Dienstag, 16. September 2025

Mareike Fallwickl, Und alle so still


«Ich hab mich gefragt, was wäre, wenn alle Frauen sich verweigern würden», sagt Lola, und es ist wahr, sie stellt sich diese Dinge vor, beim Einschlafen und auch im Wachsein, «wenn sie nichts mehr tun würden, gar nichts, nicht zur Arbeit gehen, nicht kochen, nicht putzen, sie würden keinen Bus lenken und kein Hemd bügeln, nicht an der Supermarktkassa sitzen und keine Klasse unterrichten, sie würden einen umfassenden Stillstand erzwingen und sagen: Das sind unsere Körper, unsere allein, und wenn ihr glaubt, sie gehören euch, dann wollen wir doch mal sehen.»Als ich 2021 diese Sätze für meinen Roman «Die Wut, die bleibt» geschrieben habe, wusste ich bereits, dass darin eine weitere Geschichte, ein neues Buch steckt. — Fallwickl, Mareike. „Und alle so still.“ Rowohlt E-Book, p. 307


Dass dieses Buch eine Art Fortsetzung zu “Die Wut, die bleibt” darstellt, hatte ich mir selber gedacht schon bevor ich den Dankestext (s. Zitat) am Ende vom “Und alle so still” gelesen habe. 
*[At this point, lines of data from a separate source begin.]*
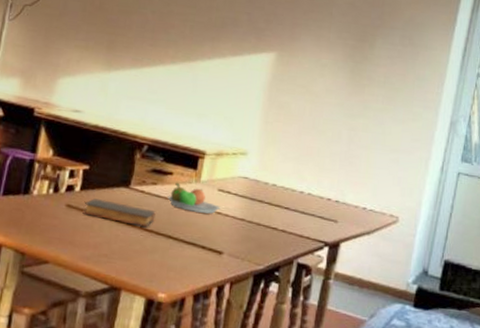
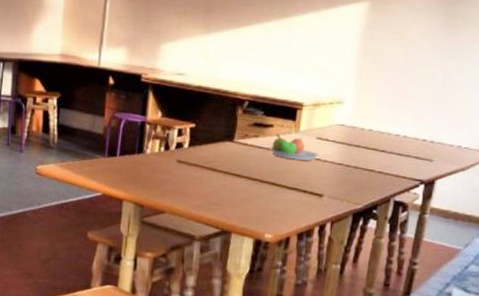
book: present [83,198,156,227] -> none [192,153,259,176]

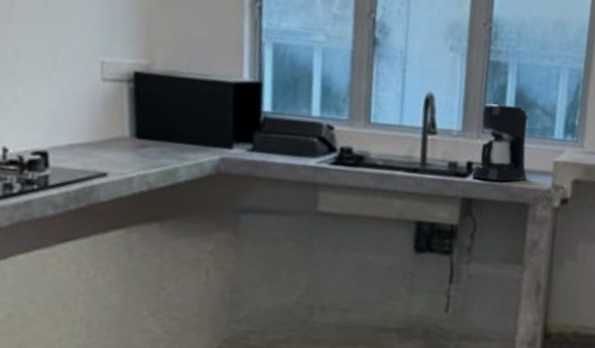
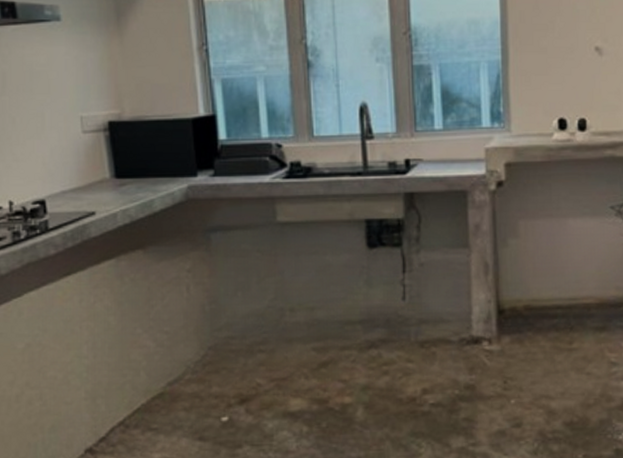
coffee maker: present [471,103,529,182] -> none [410,102,462,174]

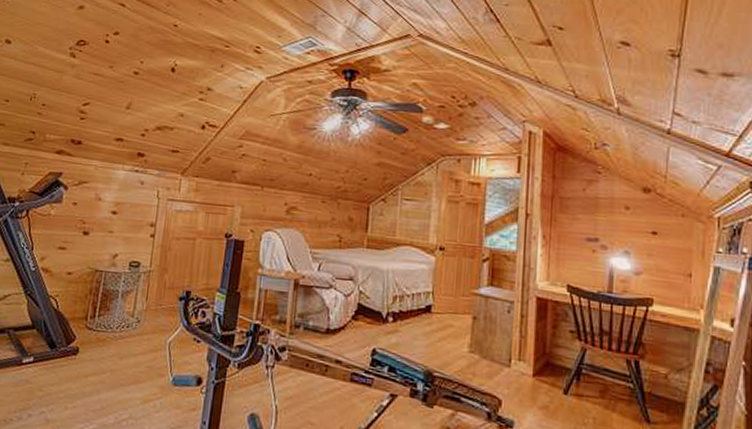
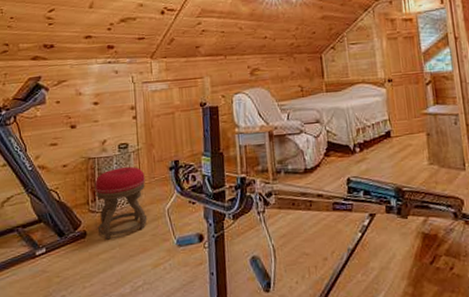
stool: none [91,287,152,363] -> present [95,167,148,240]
Dass ich ersteren Roman so gut - geradezu bahnbrechend gut - fand, ihn auch nach dem digitalen Lesen nochmal gekauft und verschenkt habe, zeigt schon, wie hoch vermutlich meine Erwartungen an diesen Roman waren. Umso größer die Enttäuschung, ja geradezu das Entsetzen darüber, wie - für meinen Geschmack und meine Meinung - grottenschlecht die Umsetzung geraten ist.
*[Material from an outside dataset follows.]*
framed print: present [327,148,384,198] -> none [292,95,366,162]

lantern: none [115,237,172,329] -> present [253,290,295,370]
Zuerst mal wird von verschiedenen Personen an verschiedenen Orten massiv so unappetitlich wie irgend möglich in der Gegend rumge”fickt”:


Den Ersten fickt sie gegen dreizehn Uhr. Er wartet in der Umkleide neben der Alpensauna, dritte Tür rechts. Elin geht ohne Schuhe hinunter und ohne Jacke, streift die Träger des Jumpsuits ab, da hat er schon die Hände auf ihr, greift ihr zwischen die Beine. Sie ist nass, er grinst, als wäre es sein Verdienst. — Fallwickl, Mareike. „Und alle so still.“ Rowohlt E-Book, p. 
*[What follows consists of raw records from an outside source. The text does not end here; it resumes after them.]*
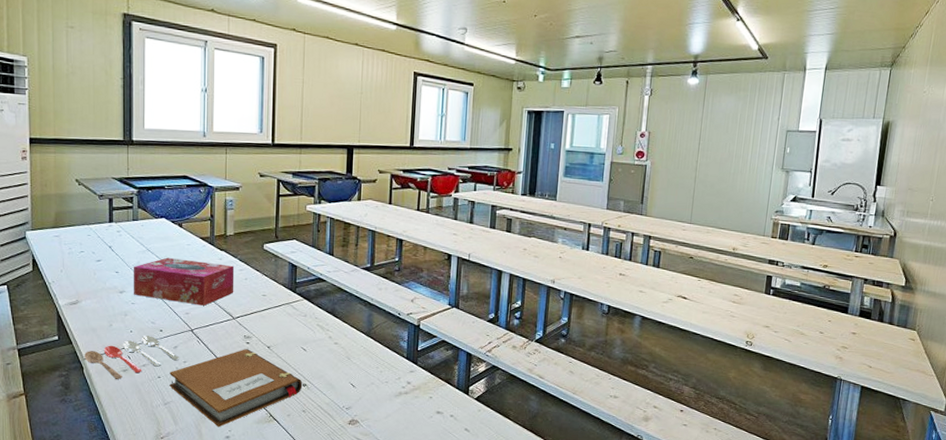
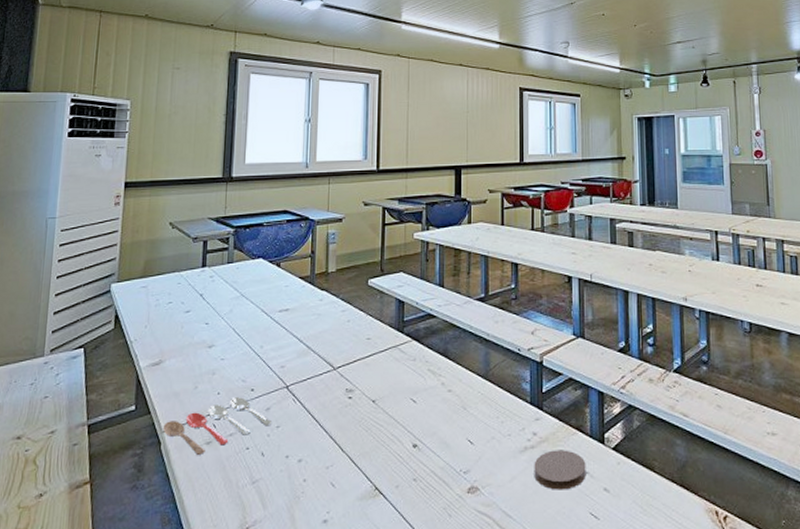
tissue box: present [134,257,235,306] -> none [224,302,336,356]
notebook: present [169,349,303,428] -> none [259,405,413,509]
coaster: none [406,396,452,428] -> present [534,450,586,490]

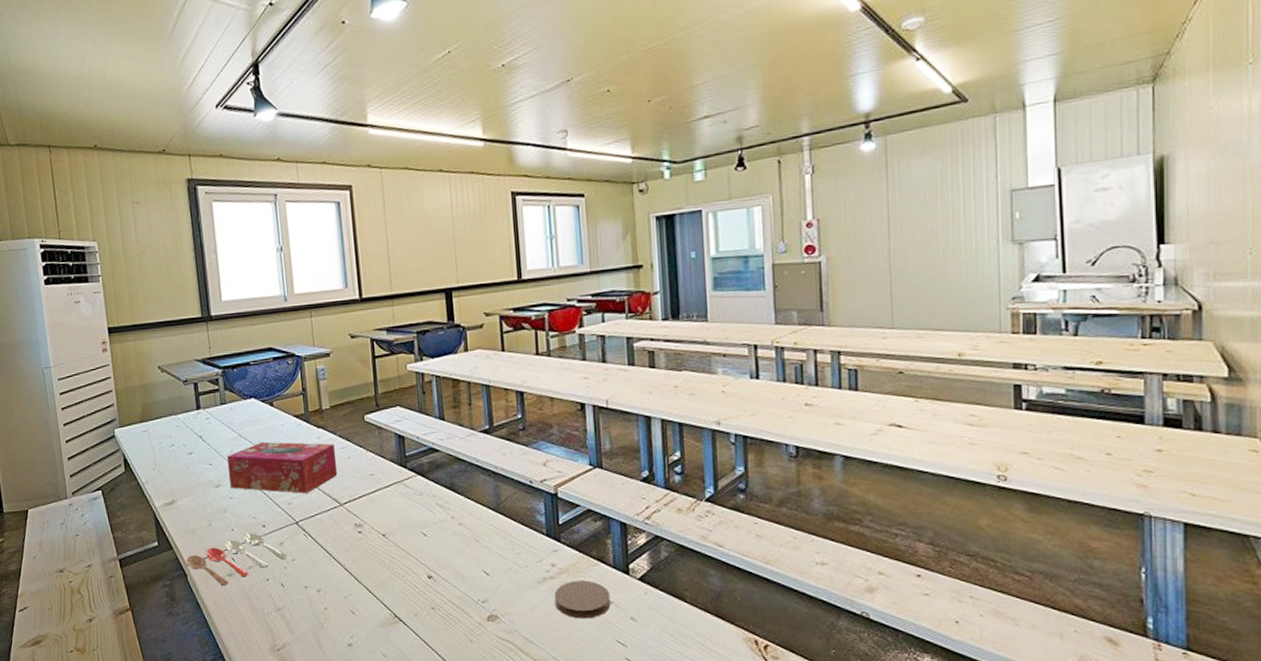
tissue box: none [224,302,336,356] -> present [227,441,338,493]

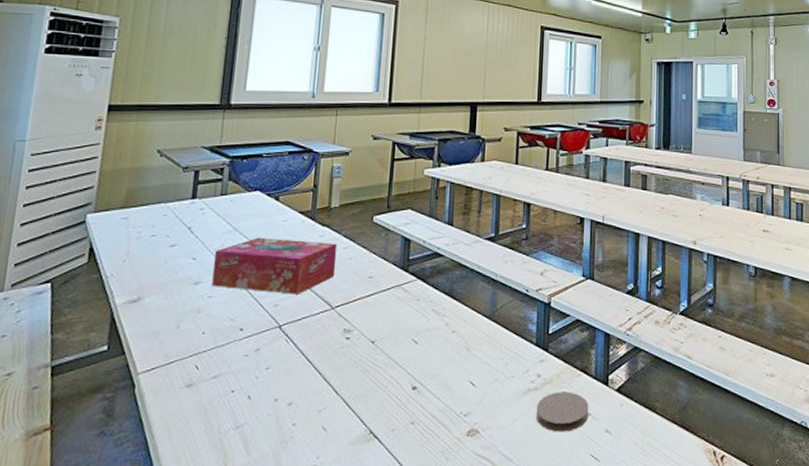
cooking utensil: present [186,533,288,585] -> none [138,337,262,398]

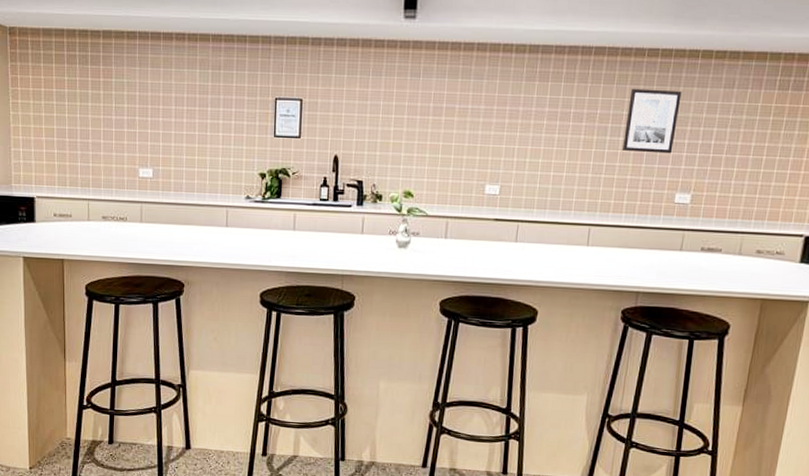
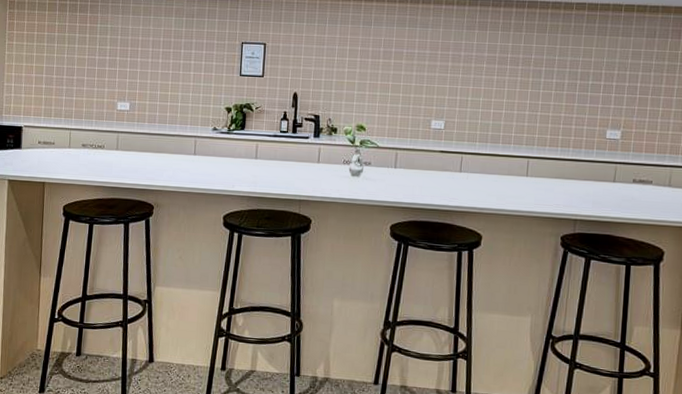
wall art: present [623,88,682,154] -> none [556,37,608,95]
Gerne auch in unterschiedlichst drapierte “Kotze” und Toilettenumfelder eingebunden:


… wie sie sich in der Kabine küssen und die Schwarzhaarige ihr Kleid hochschiebt, während Valentin sich bemüht, nicht mit seinen Nike-Sneakern in die Kotze zu treten. — Fallwickl, Mareike. „Und alle so still.“ Rowohlt E-Book, p. 32


Wozu das für Text, späteres Geschehen oder Aussage gut sein soll, erschließt sich mir nicht.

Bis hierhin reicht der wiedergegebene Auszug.